**DOCUMENT EXCERPT**
It has also welcomed pausing the previous proposals for a core investment advice regime which aimed to support individuals move excess cash into a stocks and shares ISA. 

Steven Cameron, Pensions Director at Aegon said: “We welcome the latest update from the FCA which provides more detail on the direction of travel of the advice guidance boundary review it is undertaking with the Treasury. We particularly welcome the FCA acceptance that the solution to supporting customers make informed financial decisions will not be met by changes to regulated advice alone. Advisers provide hugely valuable support to millions of individuals each year, but particularly since the Retail Distribution Review there has been a persistent advice gap. The current regulatory regime, with very limited options alongside full regulated advice, has created an even wider ‘support gap’, which has been exacerbated by the cost of living crisis.

**WHAT THIS EXERCISE ASKS**
• a. Sum up the excerpt on the FCA's advice review in two sentences.
• b. Using the excerpt on the FCA's advice review, decide whether each statement agrees with it. Answer yes or no for each, and quote the words that settle it: (i) The FCA is carrying out the review together with the Treasury. (ii) Cameron says changes to regulated advice alone will solve the problem of helping customers decide. (iii) The cost of living crisis has made the "support gap" smaller.
• c. Go on writing the excerpt on the FCA's advice review, picking up right after its last sentence.

**ENTRIES**

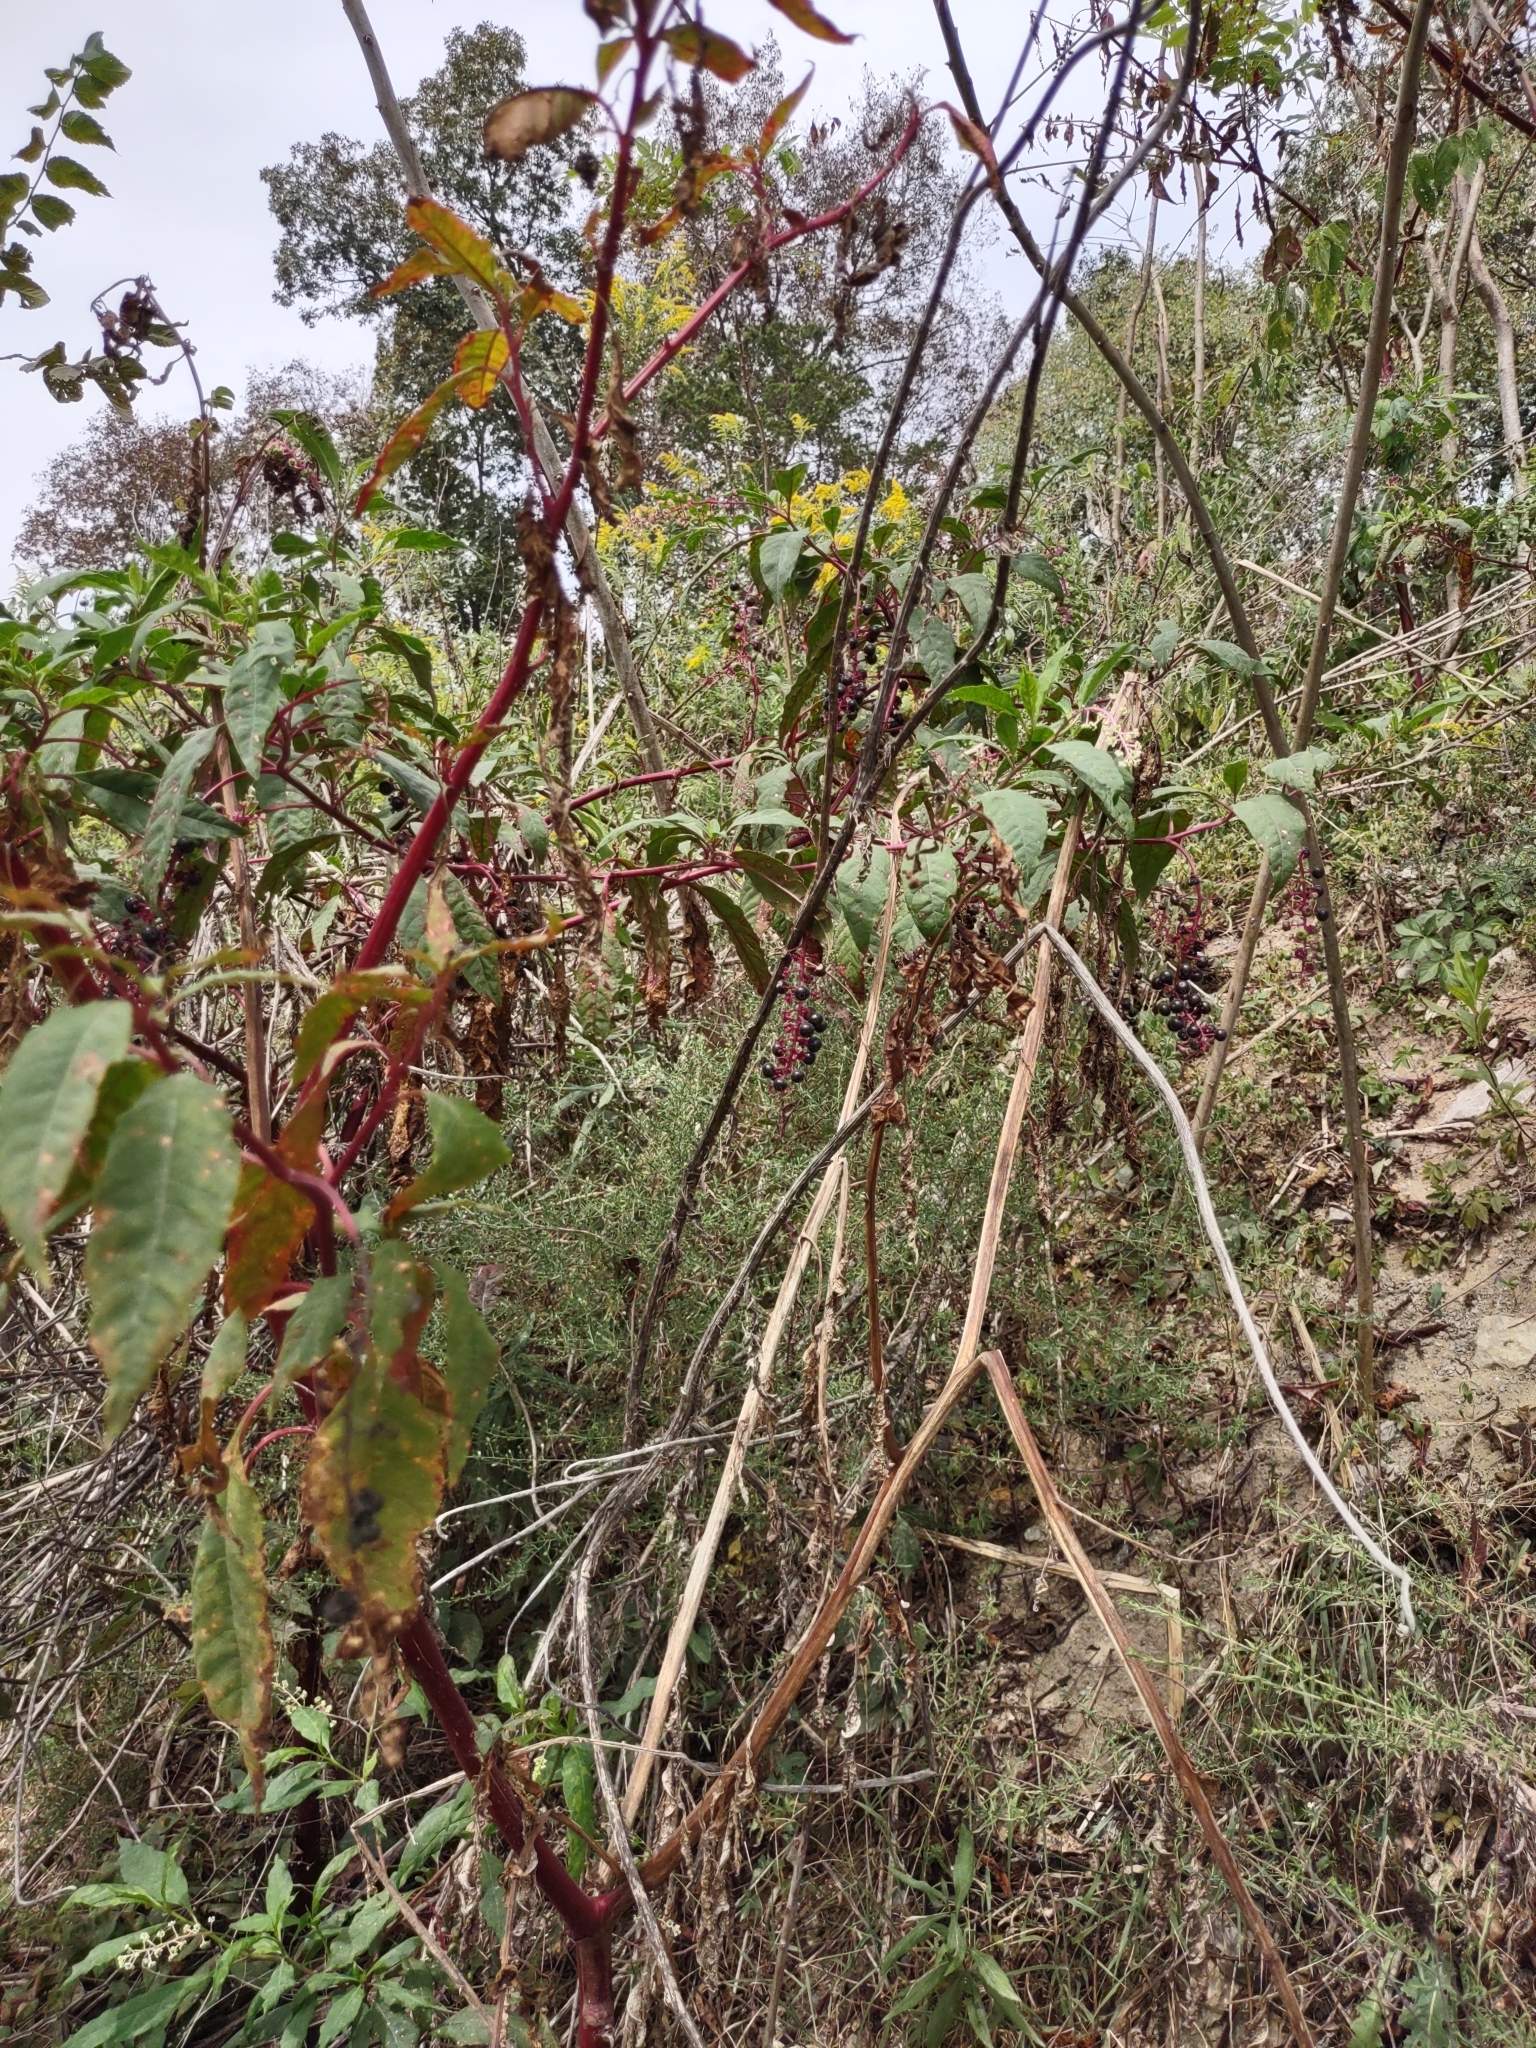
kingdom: Plantae
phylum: Tracheophyta
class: Magnoliopsida
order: Caryophyllales
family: Phytolaccaceae
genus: Phytolacca
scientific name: Phytolacca americana
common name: American pokeweed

**ANSWERS TO THE EXERCISES**
• a. Steven Cameron, Pensions Director at Aegon, welcomed the FCA's latest update on the advice guidance boundary review it is doing with the Treasury, and especially the FCA's acceptance that changes to regulated advice alone will not be enough to help customers make informed financial decisions. He said that advisers give valuable support, but a persistent advice gap has existed since the Retail Distribution Review, and the very limited options alongside full regulated advice have created a wider "support gap" that the cost of living crisis has made worse.

• b.
(i) Yes: "the advice guidance boundary review it is undertaking with the Treasury"
(ii) No: "will not be met by changes to regulated advice alone"
(iii) No: "which has been exacerbated by the cost of living crisis"

• c.
“It’s imperative that advice services continue to thrive. But to complement this, there could be major benefits if those regulated firms who want to, were permitted to offer a new more personalised guidance service. This might allow them to support currently unreachable client groups, getting them on the road to good ‘Consumer Duty’ outcomes. And once these clients begin to appreciate the benefits, they’re much more likely to return to the adviser for full advice when they need it. 

“We also welcome the FCA pausing consideration of its core investment advice proposals. While the aims of extending support were right, the rules were very narrow in scope and focus. Furthermore, with interest rates continuing to climb, it may be less appropriate right now to be seeking to encourage cash savers to switch to stocks and shares ISAs for the first time.”